AWS に Rails のアプリをデプロイする方法 ~本番環境を構築する~
link です。
この記事は前回 AWS に Rails のアプリをデプロイする方法 ~ Rails アプリを起動するまで の続きになります。
前回は Rails アプリを起動してアクセスするまでをやりました。
今回は実際に外部公開する Rails アプリの本番環境を EC2 インスタンス上で構築する手順を紹介します。
想定環境
- Windows 11
- Amazon Linux 2023
- Ruby 3.2
- Ruby on Rails 7
本番環境構築について
今回、本番環境を構築するにあたって Unicorn+nginx で Rails アプリを立ち上げます。
Rails アプリの起動は rails s
で行えます。
しかし rails s
で立ち上がる Rack アプリサーバーは負荷を分散させるための機能がありません。
そのため、実運用していく上で、大勢の人がサイトを見たときなどにとても重くなってしまいます。

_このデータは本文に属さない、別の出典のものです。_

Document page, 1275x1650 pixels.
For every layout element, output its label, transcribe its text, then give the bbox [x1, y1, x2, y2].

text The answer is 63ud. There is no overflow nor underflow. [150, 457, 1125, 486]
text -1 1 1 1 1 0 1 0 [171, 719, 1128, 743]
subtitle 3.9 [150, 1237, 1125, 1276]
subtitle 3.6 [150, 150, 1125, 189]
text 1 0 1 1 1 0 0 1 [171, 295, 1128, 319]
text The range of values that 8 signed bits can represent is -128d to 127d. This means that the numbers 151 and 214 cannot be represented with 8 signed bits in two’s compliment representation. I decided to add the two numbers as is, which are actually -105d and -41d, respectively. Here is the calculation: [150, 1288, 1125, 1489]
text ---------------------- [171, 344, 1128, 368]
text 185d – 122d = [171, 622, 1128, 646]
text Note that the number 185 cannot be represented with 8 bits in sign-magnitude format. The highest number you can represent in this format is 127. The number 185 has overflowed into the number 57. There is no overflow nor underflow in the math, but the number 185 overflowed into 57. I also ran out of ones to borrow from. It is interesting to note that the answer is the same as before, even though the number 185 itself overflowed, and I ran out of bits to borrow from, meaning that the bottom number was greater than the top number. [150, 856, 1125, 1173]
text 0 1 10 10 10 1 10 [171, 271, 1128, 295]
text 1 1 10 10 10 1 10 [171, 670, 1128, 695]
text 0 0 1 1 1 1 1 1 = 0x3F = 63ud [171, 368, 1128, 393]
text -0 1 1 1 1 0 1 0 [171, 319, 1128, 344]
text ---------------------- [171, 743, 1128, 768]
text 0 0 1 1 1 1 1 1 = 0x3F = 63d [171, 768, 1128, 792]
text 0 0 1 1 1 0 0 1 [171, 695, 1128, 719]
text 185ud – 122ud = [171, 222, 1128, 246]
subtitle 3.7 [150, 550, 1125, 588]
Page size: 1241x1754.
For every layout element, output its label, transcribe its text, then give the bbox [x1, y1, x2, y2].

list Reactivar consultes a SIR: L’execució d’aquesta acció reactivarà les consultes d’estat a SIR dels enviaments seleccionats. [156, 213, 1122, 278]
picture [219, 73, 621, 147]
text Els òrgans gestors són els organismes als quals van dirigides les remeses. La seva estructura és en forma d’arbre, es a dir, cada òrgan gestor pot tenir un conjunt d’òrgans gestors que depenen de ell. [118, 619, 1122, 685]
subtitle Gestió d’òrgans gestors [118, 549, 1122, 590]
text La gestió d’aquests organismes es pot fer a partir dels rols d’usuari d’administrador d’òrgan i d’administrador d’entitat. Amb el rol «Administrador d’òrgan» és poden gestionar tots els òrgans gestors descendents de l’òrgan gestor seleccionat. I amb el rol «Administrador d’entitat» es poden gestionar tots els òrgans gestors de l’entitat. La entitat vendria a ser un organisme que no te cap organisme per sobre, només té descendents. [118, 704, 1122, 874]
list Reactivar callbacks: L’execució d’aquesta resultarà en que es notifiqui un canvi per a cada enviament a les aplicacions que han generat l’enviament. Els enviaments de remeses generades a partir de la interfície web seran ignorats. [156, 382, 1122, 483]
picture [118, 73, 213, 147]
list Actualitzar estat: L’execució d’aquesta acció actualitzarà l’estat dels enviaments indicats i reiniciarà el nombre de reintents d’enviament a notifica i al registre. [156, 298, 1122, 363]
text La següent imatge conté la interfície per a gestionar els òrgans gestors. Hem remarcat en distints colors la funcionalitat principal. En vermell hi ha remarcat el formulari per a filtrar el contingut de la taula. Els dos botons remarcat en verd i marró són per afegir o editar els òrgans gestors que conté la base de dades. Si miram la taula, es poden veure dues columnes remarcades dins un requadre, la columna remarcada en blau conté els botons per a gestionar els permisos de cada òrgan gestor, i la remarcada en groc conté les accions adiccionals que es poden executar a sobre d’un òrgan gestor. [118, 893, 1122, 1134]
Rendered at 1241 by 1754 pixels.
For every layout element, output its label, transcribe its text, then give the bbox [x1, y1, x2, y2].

そこで Unicorn+nginx を使ってアクセス時の負荷を分散できるようにして Web アプリを起動させます。
Unicorn と nginx について
nginx
nginx はクライアントからのリクエストを受け、何らかの処理を行う Web サーバーです。
nginx は master
と worker
の 2 プロセスに分かれています。
master
プロセスがアプリのソースを保持し、 worker
プロセス群が実際のリクエストを処理するようになっています。
1 つの worker
プロセスが複数のリクエストを処理できるようになっているため、大量のリクエストを処理できることが特徴です。
しかし、 Rails は Rack アプリケーションであるため、 nginx から直接リクエストを受け取ることができません。
そこで Unicorn を間に挟んで nginx から Rails アプリにリクエストを流せるようにします。
Unicorn
Unicorn は Rack アプリケーション用の Web サーバーです。
Unicorn は送信されてきた多数のリクエストをさばき、分散して Rack アプリケーションに伝達するという機能を持ちます。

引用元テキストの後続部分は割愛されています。